ChatGPT Plus: Closer look at Plugins and Advanced Data Analysis

OpenAI have renamed “Code Interpreter” to “Advanced Data Analysis”. That’s still a misnomer to me, so I’ll try to explain: both ChatGPT Plus premium features, “Code Interpreter” and “Plugins” are basically two use-cases of the same underlying LLM/GPT feature: what Microsoft Research described in their “Sparks of AGI” paper as “Tool Usage”.

What actually happens in the shape of the “Code Interpreter” is that GPT-4 first writes a small program, in Python programming language, that does certain things. Then, the ChatGPT system runs the program (hence “Code Interpreter”) and acts on its outputs. What’s interesting is that ChatGPT (Plus) takes file uploads which these programs can operate on.

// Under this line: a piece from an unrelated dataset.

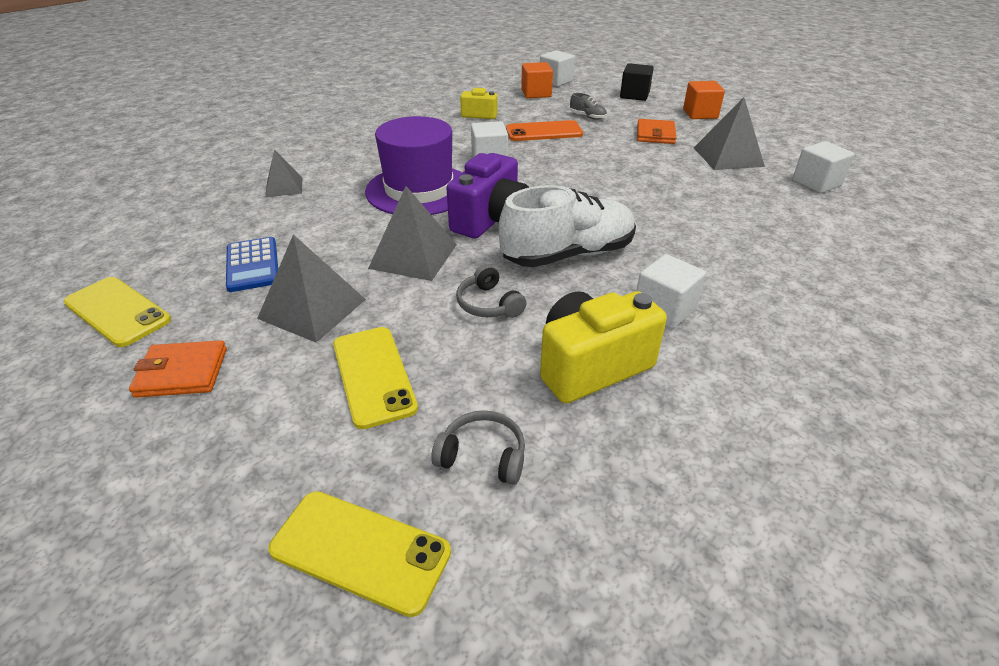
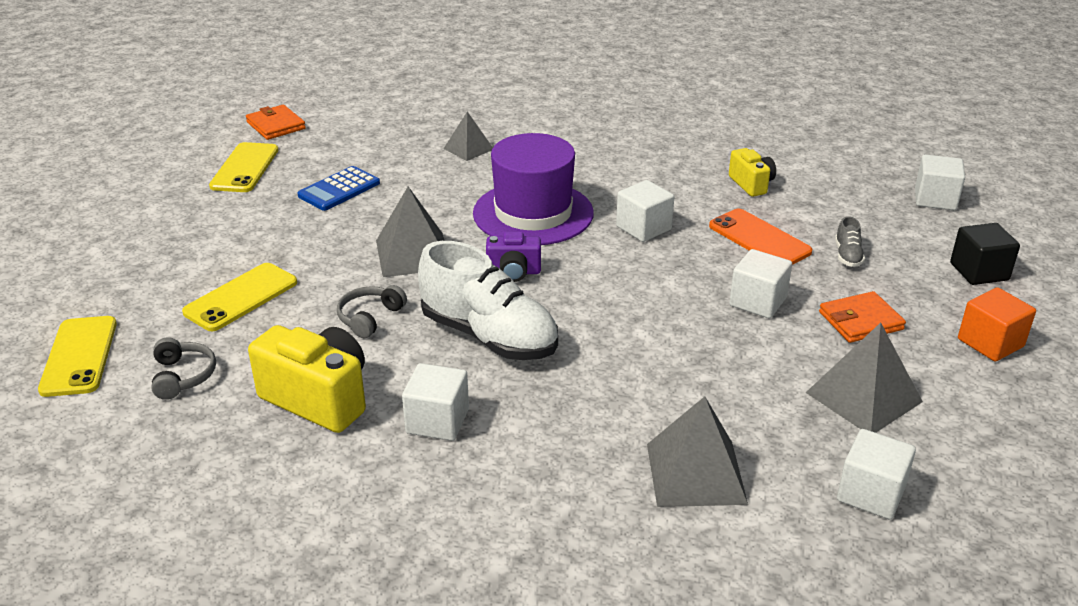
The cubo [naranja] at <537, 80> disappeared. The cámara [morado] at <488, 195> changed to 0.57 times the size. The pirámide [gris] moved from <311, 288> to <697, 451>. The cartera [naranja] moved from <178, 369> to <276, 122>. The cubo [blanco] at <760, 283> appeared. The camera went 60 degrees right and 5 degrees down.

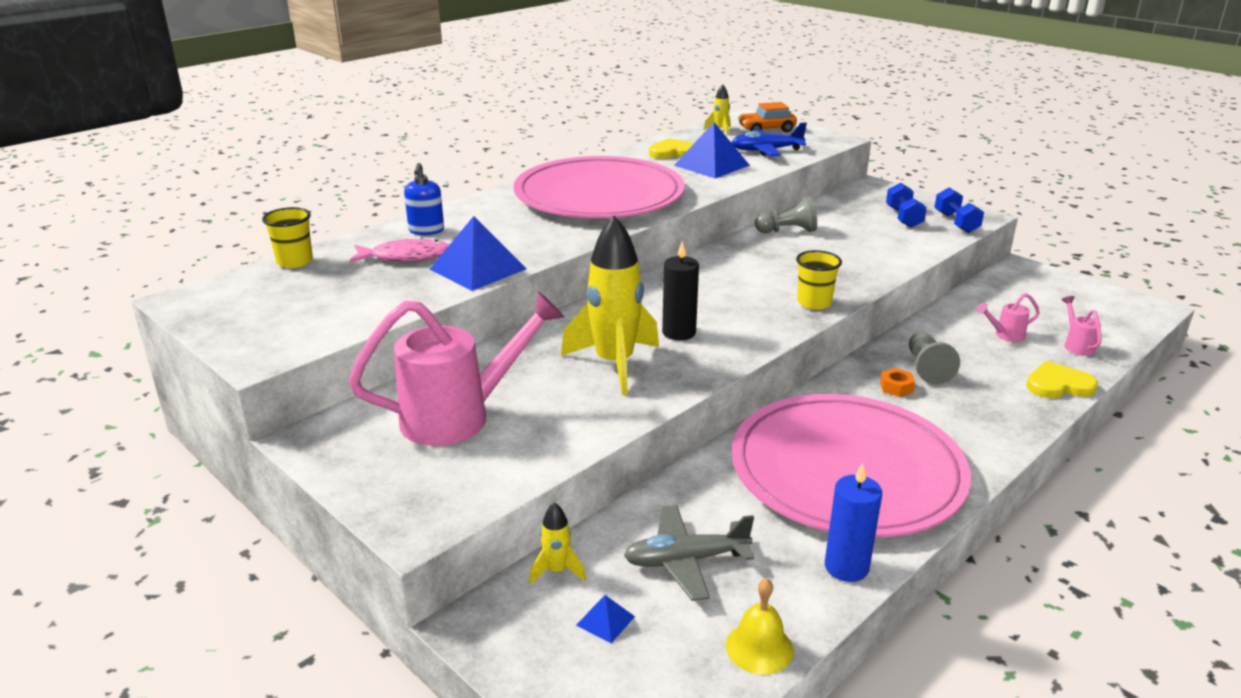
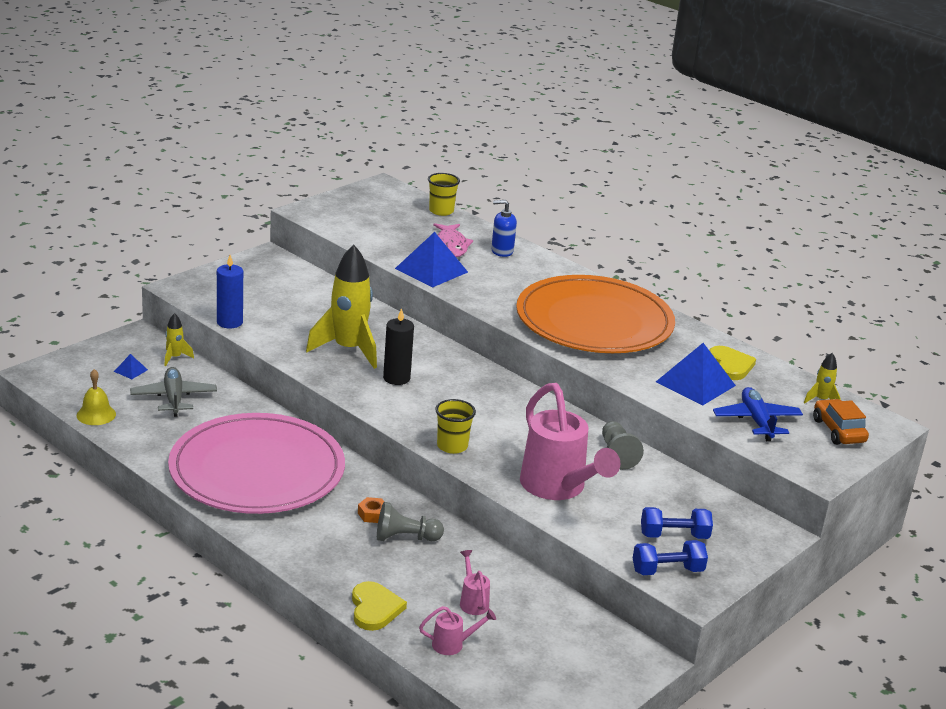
The plato [rosa] at <599, 187> became the plato [naranja] at <595, 314>. The regadera [rosa] moved from <456, 368> to <570, 441>. The vela [azul] moved from <853, 522> to <230, 291>. The camera went 85 degrees right and 0 degrees up.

Example: upload an unfinished Word document and ask ChatGPT to complete it (screenshot #1): ChatGPT will start off with “Let’s examine the document” and then, behind the “Show work” drop down actually do that (screenshot #2): generate some Python source code (green arrow), execute it, report the output (yellow arrow) and proceed its thinking-aloud (Chain-of-Thought; blue arrow). After some more back-and-forth (screenshot #3) it will ultimately present you with download links to the (intermediate) results (screenshot #4, blue arrows).

Screenshot #1:

Screenshot #2:

Screenshot #3:

Screenshot #4:

This is not “Advanced Data Analysis” I would argue. 😉

While “Tools” are an elegant way to improve on LLM weaknesses, things can and do go wrong. Anyone who has used GPT for programming stuff knows that GPT-4 in particular is not bad at programming, but does produce bugs. These programming bugs may hurt results from “Advanced Data Analysis” - so be careful just as would with today’s AI in general.

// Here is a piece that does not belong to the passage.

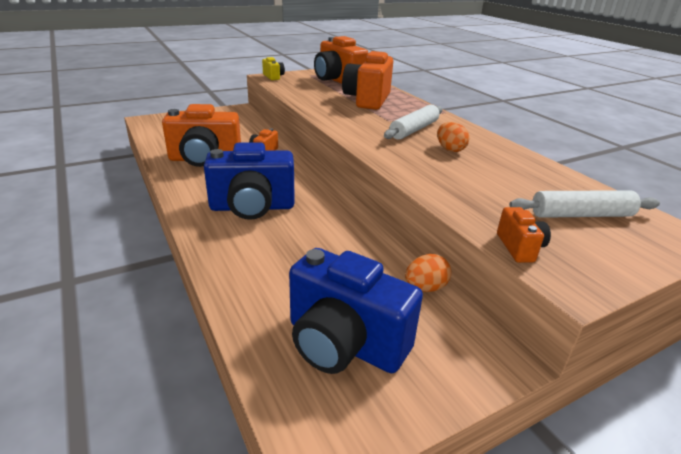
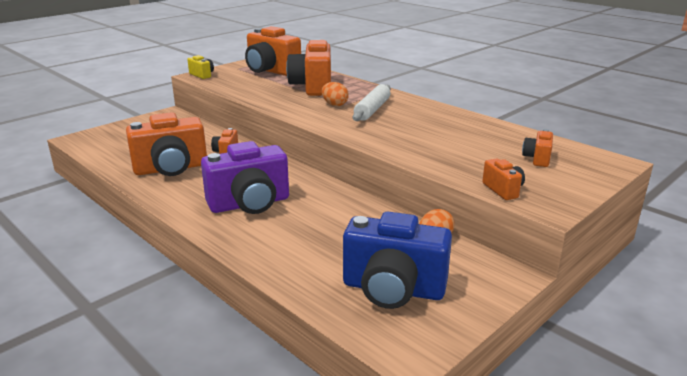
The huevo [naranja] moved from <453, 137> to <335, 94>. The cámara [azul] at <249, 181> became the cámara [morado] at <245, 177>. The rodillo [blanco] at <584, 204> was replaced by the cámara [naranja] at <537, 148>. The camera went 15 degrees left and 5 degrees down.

For example, I didn’t like a programming solution that it took, and asked it to do it differently, in a specific way. But it was absolutely unable to delete remnants of the first approach after it had added the second approach: behind the scenes it wrote Python code to make changes to the working copy of the uploaded file, but this Python code was buggy in a way that prevented really rolling back its earlier try.

On to “Plugins”: there is kind-of an App Store in ChatGPT Plus, which allows you to add Tools from different vendors to your ChatGPT experience (screenshot #5, orange arrow). Whenever ChatGPT sees fit, it will use these Plugins/Tools to reach out e.g. Wikipedia in order to get factual knowledge. Again, this is a clever concept, particularly to curb confabulation.

Screenshot #5:

However, I found that a combination of poor Plugin quality and the usual GPT weaknesses, in particular its limited context size (“RAM size”), make it perilous in practice as well.

Examples:

let’s ask what the third largest city in our state is: the GPT-4 model determines that it should use Wikipedia, the ChatGPT system calls out to it (screenshot #5, green arrow), Wikipedia returns several(!) articles (blue arrow) and the answer will (hopefully) be buried somewhere therein (red arrow). It is then GPT-4’s job, as the language model, to generate an answer to the question based on the fact(s) Wikipedia has delivered. However, it fails to do so, the answer in this case is not true (screenshot #6)! I attribute this to a) the humongous response from Wikipedia (4 articles!) and b) the limited context (“RAM”) size of GPT-4. In a quick test with GPT-4 through the OpenAI Playground using a smaller amount of Wikipedia input, the answer was correct. Also noteworthy is that ChatGPT did not include the note as instructed by the Wikipedia Plugin (screenshot #6: orange arrow), further hinting that it was all simply too much input data.
there is a Plugin for Github, that lets ChatGPT Plus users analyze source code repositories there. However, when I asked ChatGPT what my personal Github user seems to be proficient in (so not asking for a Github repository, but a Github user!), the Plugin came back with an empty response (area of the blue arrow in screenshot #5), which led GPT-4 to hallucinate about projects I work on (which don’t even exist) etc. etc. – this shows how bad Plugin quality can actually ruin the ChatGPT experience, rather than improve it.

Screenshot #6:

Something new I learned: after adding a Plugin, it can present a log-in screen to the user, potentially giving it access to what’s inside a third-party user account - and let it (continuously?) operate on this.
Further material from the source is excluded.